━━━━━ Texto fornecido ━━━━━

Pesquisa mostra amplo apoio popular ao fim da escala 6x1 no Brasil.
(Imagem: © Paulo Pinto/Agência Brasil)
A Comissão de Constituição e Justiça (CCJ) do Senado Federal aprovou, nesta quarta-feira (2), o texto da Proposta de Emenda à Constituição que determina o fim da escala 6x1 em todo o país. A matéria, sob relatoria do senador Omar Aziz, avançou em votação simbólica e agora segue para apreciação direta no Plenário do Senado, onde precisará do apoio de pelo menos 49 parlamentares em dois turnos de deliberação.
O parecer aprovado manteve na íntegra o texto vindo da Câmara dos Deputados, rejeitando as 36 emendas apresentadas pelos membros da comissão. A medida extingue o modelo atual e estabelece a garantia de dois dias de descanso semanal remunerado aos trabalhadores formais, concedidos preferencialmente aos domingos, além de fixar o limite máximo de trabalho em 40 horas semanais sem qualquer redução nos salários.

━━━━━ Registros extraídos ━━━━━

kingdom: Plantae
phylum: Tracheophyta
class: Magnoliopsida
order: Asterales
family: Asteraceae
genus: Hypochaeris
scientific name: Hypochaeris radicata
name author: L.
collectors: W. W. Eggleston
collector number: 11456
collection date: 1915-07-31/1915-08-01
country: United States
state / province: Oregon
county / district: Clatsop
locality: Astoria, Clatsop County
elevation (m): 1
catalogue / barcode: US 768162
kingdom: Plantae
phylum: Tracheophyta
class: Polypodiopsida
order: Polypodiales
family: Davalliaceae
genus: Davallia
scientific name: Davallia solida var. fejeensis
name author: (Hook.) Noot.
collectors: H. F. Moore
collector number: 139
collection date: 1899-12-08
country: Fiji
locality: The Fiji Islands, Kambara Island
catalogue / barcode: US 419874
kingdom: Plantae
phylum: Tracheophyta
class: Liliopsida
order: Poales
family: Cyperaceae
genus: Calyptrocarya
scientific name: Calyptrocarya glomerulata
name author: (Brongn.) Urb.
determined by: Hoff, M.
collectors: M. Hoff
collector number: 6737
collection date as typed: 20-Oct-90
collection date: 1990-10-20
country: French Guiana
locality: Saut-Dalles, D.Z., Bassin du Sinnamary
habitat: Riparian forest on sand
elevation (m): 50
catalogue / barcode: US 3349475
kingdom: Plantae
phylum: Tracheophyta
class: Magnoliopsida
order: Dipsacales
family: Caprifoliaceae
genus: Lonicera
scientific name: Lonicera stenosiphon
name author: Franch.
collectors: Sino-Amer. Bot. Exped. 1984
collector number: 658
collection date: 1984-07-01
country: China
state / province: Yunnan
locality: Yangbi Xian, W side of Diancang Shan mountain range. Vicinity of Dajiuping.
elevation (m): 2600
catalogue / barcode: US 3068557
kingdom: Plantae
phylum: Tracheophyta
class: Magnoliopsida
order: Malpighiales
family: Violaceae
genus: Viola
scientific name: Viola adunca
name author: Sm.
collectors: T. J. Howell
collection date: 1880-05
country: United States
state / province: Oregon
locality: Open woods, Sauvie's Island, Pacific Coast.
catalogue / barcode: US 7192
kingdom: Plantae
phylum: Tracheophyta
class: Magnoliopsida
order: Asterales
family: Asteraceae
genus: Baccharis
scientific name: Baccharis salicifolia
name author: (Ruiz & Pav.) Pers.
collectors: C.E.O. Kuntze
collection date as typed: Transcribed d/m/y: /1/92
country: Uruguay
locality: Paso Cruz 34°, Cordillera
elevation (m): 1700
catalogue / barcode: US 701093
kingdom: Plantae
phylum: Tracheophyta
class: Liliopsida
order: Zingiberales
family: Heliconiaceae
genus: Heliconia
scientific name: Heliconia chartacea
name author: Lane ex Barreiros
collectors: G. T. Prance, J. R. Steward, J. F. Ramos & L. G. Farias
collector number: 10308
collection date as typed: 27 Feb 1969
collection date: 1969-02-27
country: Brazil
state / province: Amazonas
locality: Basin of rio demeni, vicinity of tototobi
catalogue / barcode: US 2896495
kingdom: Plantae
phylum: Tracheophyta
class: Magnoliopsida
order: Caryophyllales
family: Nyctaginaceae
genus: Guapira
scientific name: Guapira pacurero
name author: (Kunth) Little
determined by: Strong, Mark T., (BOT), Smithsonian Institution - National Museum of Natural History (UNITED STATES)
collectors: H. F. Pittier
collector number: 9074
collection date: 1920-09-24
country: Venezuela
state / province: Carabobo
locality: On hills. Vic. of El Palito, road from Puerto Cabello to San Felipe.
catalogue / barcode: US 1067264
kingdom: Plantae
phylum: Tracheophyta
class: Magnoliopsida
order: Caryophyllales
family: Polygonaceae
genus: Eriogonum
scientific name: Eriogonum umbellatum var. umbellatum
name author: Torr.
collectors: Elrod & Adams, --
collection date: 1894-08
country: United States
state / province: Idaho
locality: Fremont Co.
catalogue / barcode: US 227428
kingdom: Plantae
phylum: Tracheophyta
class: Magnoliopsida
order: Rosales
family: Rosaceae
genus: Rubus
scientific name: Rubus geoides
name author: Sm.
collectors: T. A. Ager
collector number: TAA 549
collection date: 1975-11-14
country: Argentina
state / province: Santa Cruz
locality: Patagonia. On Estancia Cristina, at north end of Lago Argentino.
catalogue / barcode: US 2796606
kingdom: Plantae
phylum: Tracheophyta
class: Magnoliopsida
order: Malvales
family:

━━━━━

» Objetivo da tarefa:
Extraia na íntegra o texto sobre o fim da escala 6x1, sem alterar nada.

» Resposta resolvida:
Pesquisa mostra amplo apoio popular ao fim da escala 6x1 no Brasil.
(Imagem: © Paulo Pinto/Agência Brasil)
A Comissão de Constituição e Justiça (CCJ) do Senado Federal aprovou, nesta quarta-feira (2), o texto da Proposta de Emenda à Constituição que determina o fim da escala 6x1 em todo o país. A matéria, sob relatoria do senador Omar Aziz, avançou em votação simbólica e agora segue para apreciação direta no Plenário do Senado, onde precisará do apoio de pelo menos 49 parlamentares em dois turnos de deliberação.
O parecer aprovado manteve na íntegra o texto vindo da Câmara dos Deputados, rejeitando as 36 emendas apresentadas pelos membros da comissão. A medida extingue o modelo atual e estabelece a garantia de dois dias de descanso semanal remunerado aos trabalhadores formais, concedidos preferencialmente aos domingos, além de fixar o limite máximo de trabalho em 40 horas semanais sem qualquer redução nos salários.